It’s not every day that a tattoo artist makes the transition from inking bodies to etching on canvas – it’s usually the other way round. But Belgian artist Jean-Luc Moerman has done just that. The tattoo artist draws soft, feminine, tribal-inspired tattoo-like etchings on everything from walls to people. ‘My drawings sprout up on any surfaces, from bicycles to taxidermy animals and people, and I rely on these surfaces as physical supports.’ In this exhibition, entitled ‘Epiphytes’, running at Gallery IVDE until Friday March 2, Moerman transforms Orientalist paintings by some of France’s most iconic artists of the 1800s, with impressive results. Here he explains his method.

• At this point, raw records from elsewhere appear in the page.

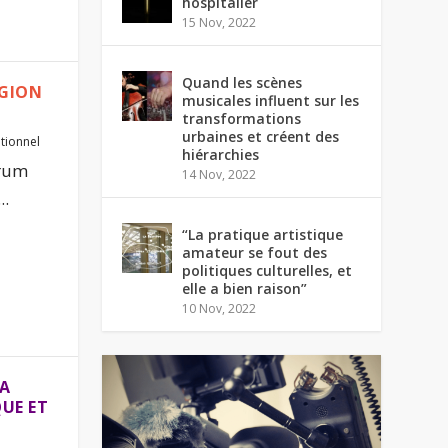
hospitalier
15 Nov, 2022
Quand les scènes
ÉGION
musicales influent sur les
transformations
urbaines et créent des
utionnel
hiérarchies
orum
14 Nov, 2022
..
“La pratique artistique
amateur se fout des
politiques culturelles, et
elle a bien raison”
10 Nov, 2022
LA
QUE ET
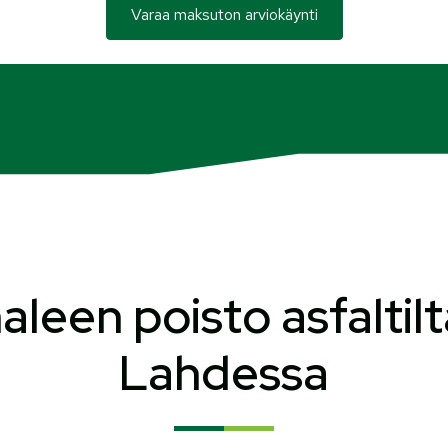
Varaa maksuton arviokäynti
een poisto asfaltilt
Lahdessa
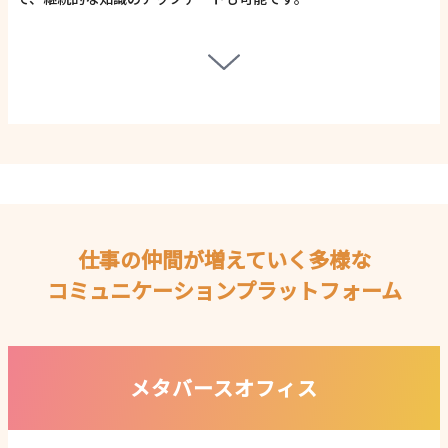
仕事の仲間が増えていく多様な
コミュニケーションプラットフォーム
メタバースオフィス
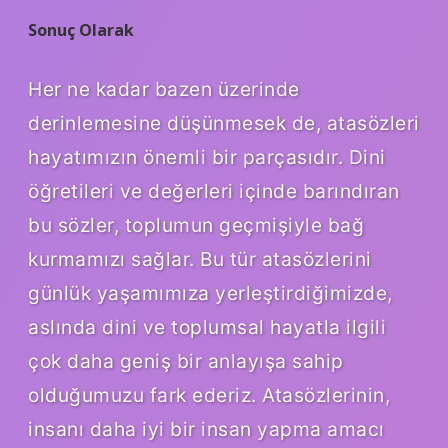
Sonuç Olarak
Her ne kadar bazen üzerinde
derinlemesine düşünmesek de, atasözleri
hayatımızın önemli bir parçasıdır. Dini
öğretileri ve değerleri içinde barındıran
bu sözler, toplumun geçmişiyle bağ
kurmamızı sağlar. Bu tür atasözlerini
günlük yaşamımıza yerleştirdiğimizde,
aslında dini ve toplumsal hayatla ilgili
çok daha geniş bir anlayışa sahip
olduğumuzu fark ederiz. Atasözlerinin,
insanı daha iyi bir insan yapma amacı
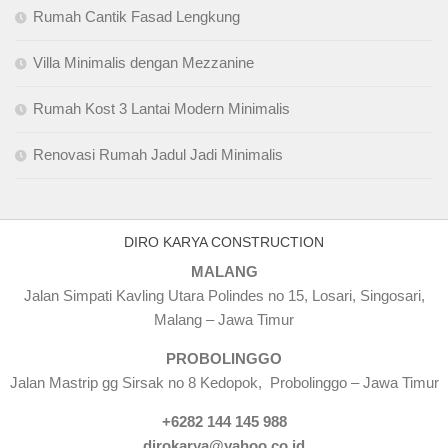
Rumah Cantik Fasad Lengkung
Villa Minimalis dengan Mezzanine
Rumah Kost 3 Lantai Modern Minimalis
Renovasi Rumah Jadul Jadi Minimalis
DIRO KARYA CONSTRUCTION
MALANG
Jalan Simpati Kavling Utara Polindes no 15, Losari, Singosari,
Malang – Jawa Timur
PROBOLINGGO
Jalan Mastrip gg Sirsak no 8 Kedopok, Probolinggo – Jawa Timur
+6282 144 145 988
dirokarya@yahoo.co.id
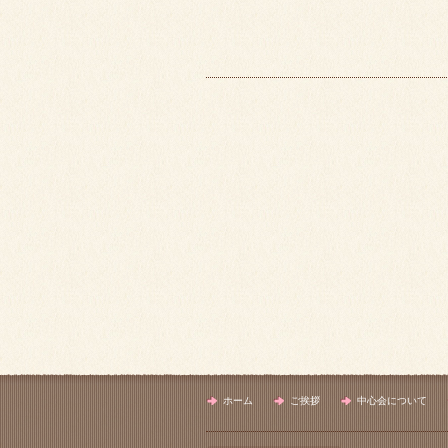
ホーム
ご挨拶
中心会について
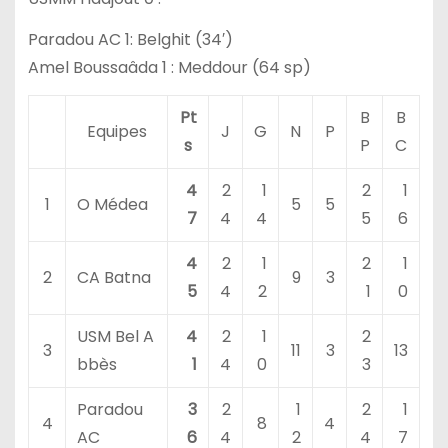
Paradou AC 1: Belghit (34′)
Amel Boussaâda 1 : Meddour (64 sp)
Pt
B
B
Equipes
J
G
N
P
s
P
C
4
2
1
2
1
1
O Médea
5
5
7
4
4
5
6
4
2
1
2
1
2
CA Batna
9
3
5
4
2
1
0
USM Bel A
4
2
1
2
3
11
3
13
bbès
1
4
0
3
Paradou
3
2
1
2
1
4
8
4
AC
6
4
2
4
7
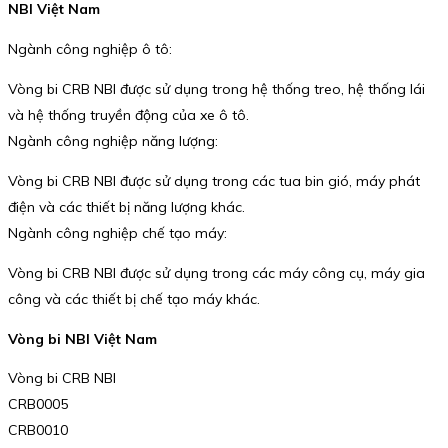
NBI Việt Nam
Ngành công nghiệp ô tô:
Vòng bi CRB NBI được sử dụng trong hệ thống treo, hệ thống lái
và hệ thống truyền động của xe ô tô.
Ngành công nghiệp năng lượng:
Vòng bi CRB NBI được sử dụng trong các tua bin gió, máy phát
điện và các thiết bị năng lượng khác.
Ngành công nghiệp chế tạo máy:
Vòng bi CRB NBI được sử dụng trong các máy công cụ, máy gia
công và các thiết bị chế tạo máy khác.
Vòng bi NBI Việt Nam
Vòng bi CRB NBI
CRB0005
CRB0010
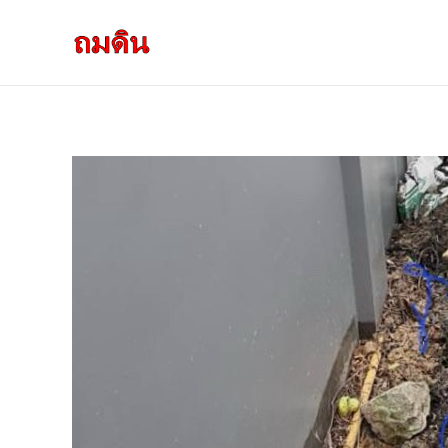
รับถมดิน ถมที่ดิน กรุงเทพ และ ปริมณฑล
ให้บริการ ถมดิน ถมที่ ถมดินสร้างบ้าน หน้าดินปลูกต้นไม้ ราคาถูก ดินบ่อ ดินดาน ดินดำ ดินลูกรัง ดินซีแลค เราให้บริการได้ ขายเป็น คันละ คิวละ เช่าเครื่องจักรทำงาน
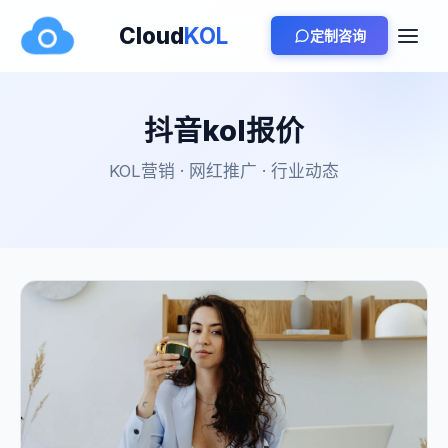
Cloud
KOL
定制咨询
抖音kol报价
KOL营销 · 网红推广 · 行业动态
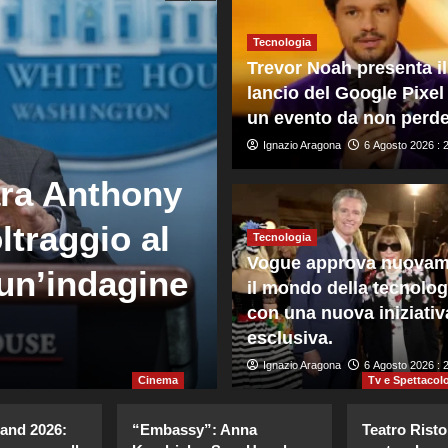
Tecnologia
Trevor Noah presenta il
lancio del Google Pixel
un evento da non perde
Ignazio Aragona
6 Agosto 2026 : 
Mondo
ara Anthony
Crans Montana
ltraggio al
ricorso contro
Tecnologia
Vogue approva nuovam
un’indagine
costituzione 
il mondo della tecnolog
con una nuova iniziativ
governo
esclusiva.
Giuseppe Recca
Ignazio Aragona
6 Agosto 2026 : 20
6 Agosto 2026 : 
Cinema
Tv e Spettacol
land 2026:
“Embassy”: Anna
Teatro Risto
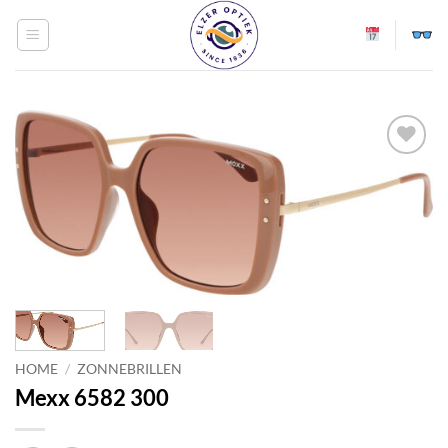
Ga
naar
inhoud
Toevoegen
aan
verlanglijst
HOME
/
ZONNEBRILLEN
Mexx 6582 300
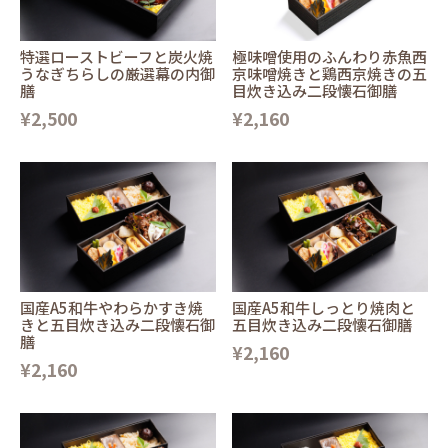
特選ローストビーフと炭火焼
極味噌使用のふんわり赤魚西
うなぎちらしの厳選幕の内御
京味噌焼きと鶏西京焼きの五
膳
目炊き込み二段懐石御膳
¥2,500
¥2,160
国産A5和牛やわらかすき焼
国産A5和牛しっとり焼肉と
きと五目炊き込み二段懐石御
五目炊き込み二段懐石御膳
膳
¥2,160
¥2,160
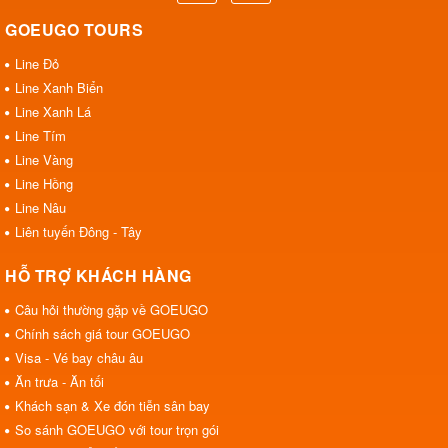
GOEUGO TOURS
Line Đỏ
Line Xanh Biển
Line Xanh Lá
Line Tím
Line Vàng
Line Hồng
Line Nâu
Liên tuyến Đông - Tây
HỖ TRỢ KHÁCH HÀNG
Câu hỏi thường gặp về GOEUGO
Chính sách giá tour GOEUGO
Visa - Vé bay châu âu
Ăn trưa - Ăn tối
Khách sạn & Xe đón tiễn sân bay
So sánh GOEUGO với tour trọn gói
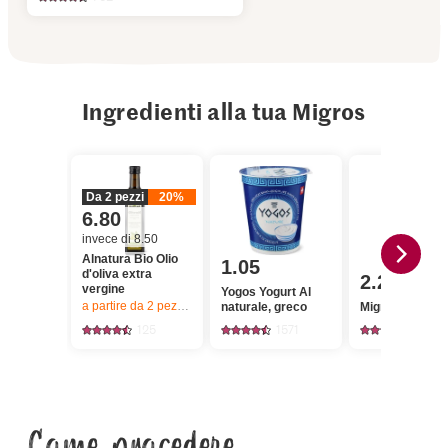
Ingredienti alla tua Migros
Da 2 pezzi
20%
6.80
invece di 8.50
Alnatura Bio Olio
1.05
d'oliva extra
2.20
vergine
Yogos Yogurt Al
a partire da 2
pezzi,
Offerta valida solo dal 6.8 al 12.8.2026, fino a 
naturale, greco
Migros Basilico
125
1571
650
Come procedere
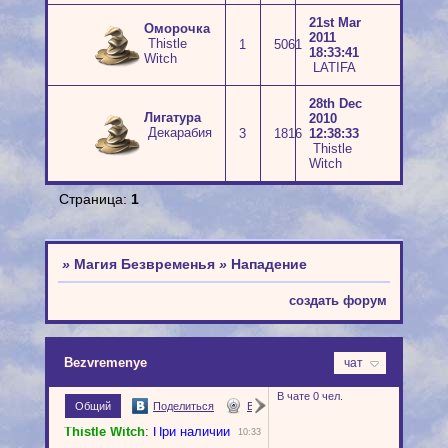
21st Mar
Оморочка
2011
Thistle
1
5061
18:33:41
Witch
LATIFA
28th Dec
Лигатура
2010
Декарабия
3
1816
12:38:33
Thistle
Witch
Страница:
1
»
Магия Безвременья
»
Нападение
создать форум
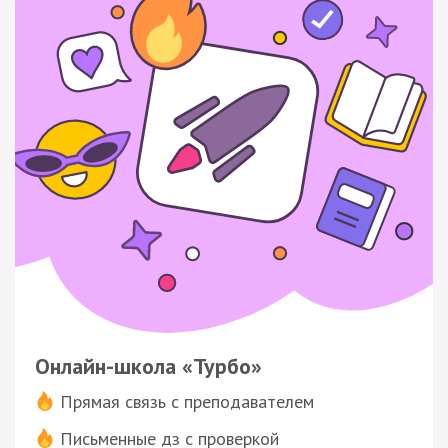
Онлайн-школа «Турбо»
Прямая связь с преподавателем
Письменные дз с проверкой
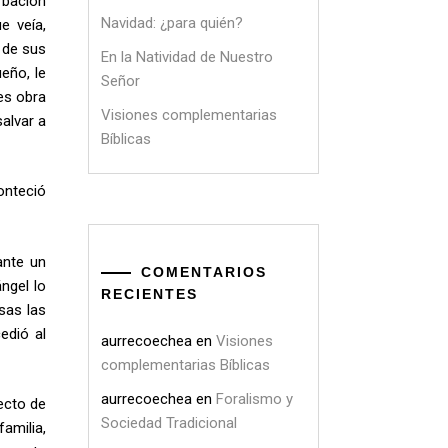
rbación
Navidad: ¿para quién?
e veía,
 de sus
En la Natividad de Nuestro
eño, le
Señor
 es obra
Visiones complementarias
alvar a
Bíblicas
onteció
ante un
COMENTARIOS
ángel lo
RECIENTES
sas las
edió al
aurrecoechea
en
Visiones
complementarias Bíblicas
aurrecoechea
en
Foralismo y
ecto de
Sociedad Tradicional
amilia,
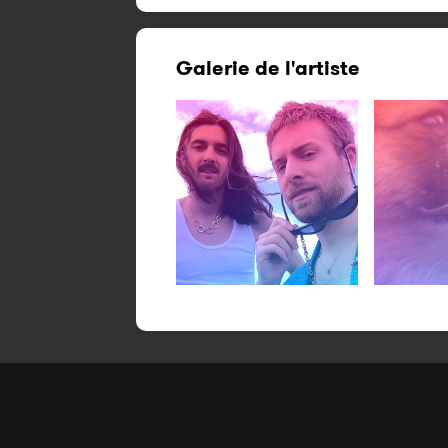
Galerie de l'artiste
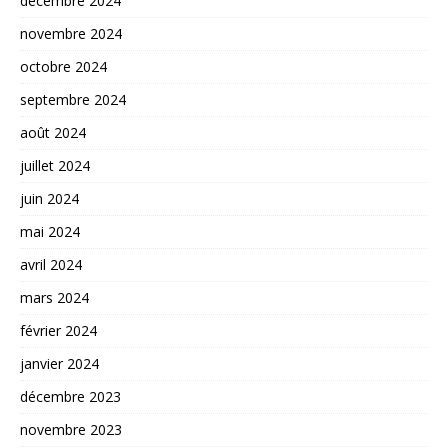
décembre 2024
novembre 2024
octobre 2024
septembre 2024
août 2024
juillet 2024
juin 2024
mai 2024
avril 2024
mars 2024
février 2024
janvier 2024
décembre 2023
novembre 2023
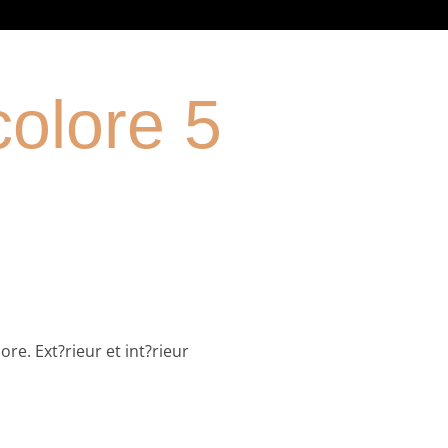
colore 5
re. Ext?rieur et int?rieur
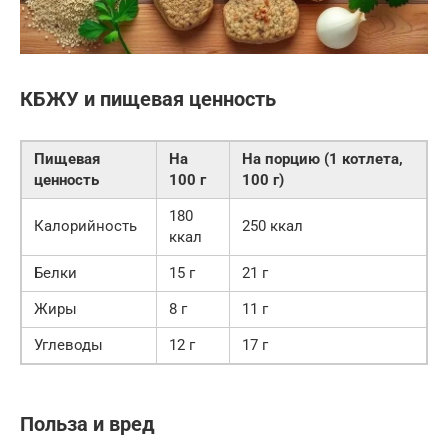
КБЖУ и пищевая ценность
Пищевая
На
На порцию (1 котлета,
ценность
100 г
100 г)
180
Калорийность
250 ккал
ккал
Белки
15 г
21 г
Жиры
8 г
11 г
Углеводы
12 г
17 г
Польза и вред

Ingres, ‘La Petite Baigneuse, Interieur de Harem’, 1828
‘This is a bather, perhaps a slave, concubine or wife. In the painting, there is the illusion that she is natural, honest and approachable.’

‘I’m intrigued by our perceptions of tattoos. A tattoo covering a woman’s back in this way would be inappropriate and shocking in reality, but drawn onto a painting, when it is purely part of an illusion, it’s appealing and converts this naïve nude into an alluring and bold figure.’

‘I focused on the woman for the actual composition of the work. Focusing on her connects the foreground with the background, and creates an overall dialogue.’